While a number of foreign firms have expanded their business links with China - which is seeking to attract capital - Beijing is at odds with the West over trade, geopolitics and the treatment of certain business sectors.
JP Morgan has won regulatory approval in China to take full control of a securities business in China. This is a first for an international firm and a sign that Beijing is keen to open its financial markets to foreign capital, even while investors have been rattled by recent regulatory moves, media reports said.
At the weekend, the US bank’s chief executive Jamie Dimon defended the move, saying that the expansion would serve both the investment bank and other US companies.
Relations between Beijing and Washington DC remain sensitive. A few weeks ago, China stunned international investors when it suddenly announced a clampdown on for-profit, after-school education firms, and also announced moves against other sectors. Beijing has also restricted the use of the variable interest entities structure - holding companies based in tax haven jurisdictions, designed to allow foreign investors to invest in key sectors such as tech without giving them any operational control.
The moves by China, which wrongfooted investors, hammered equities more than a week ago, raising questions about whether the Chinese authorities are aware, or care, about how such policy moves might hit investors.
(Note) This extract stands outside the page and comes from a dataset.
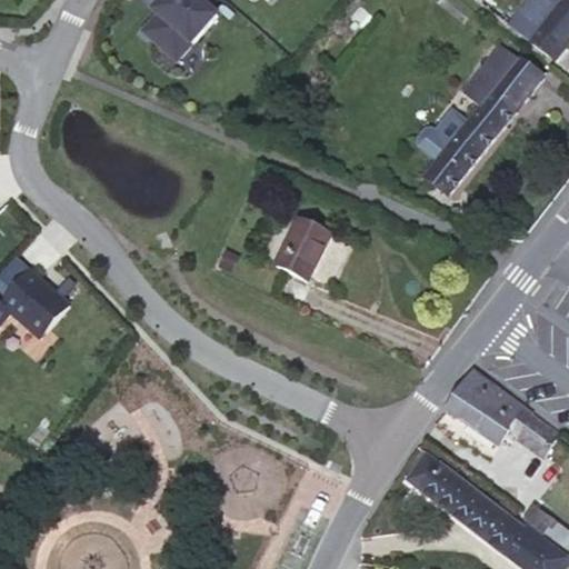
[(171,0),(172,1),(143,35),(179,63),(219,18),(200,0),(171,0)]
Ironically, the country has continued to push various schemes such as its Hong Kong mainland stock market links, various foreign investor quota regimes and capital programmes to bring capital into the country. Late last week, for example, BNP Paribas said it had won a licence in China to provide custody services for China's Qualified Foreign Investor scheme, which allows it to work directly with foreign institutional investors.
"When we do something in a foreign country who follow American foreign policy, you may not believe this, but American foreign policy wants a JP Morgan to properly expand, to serve American companies, other companies," Dimon was quoted as saying.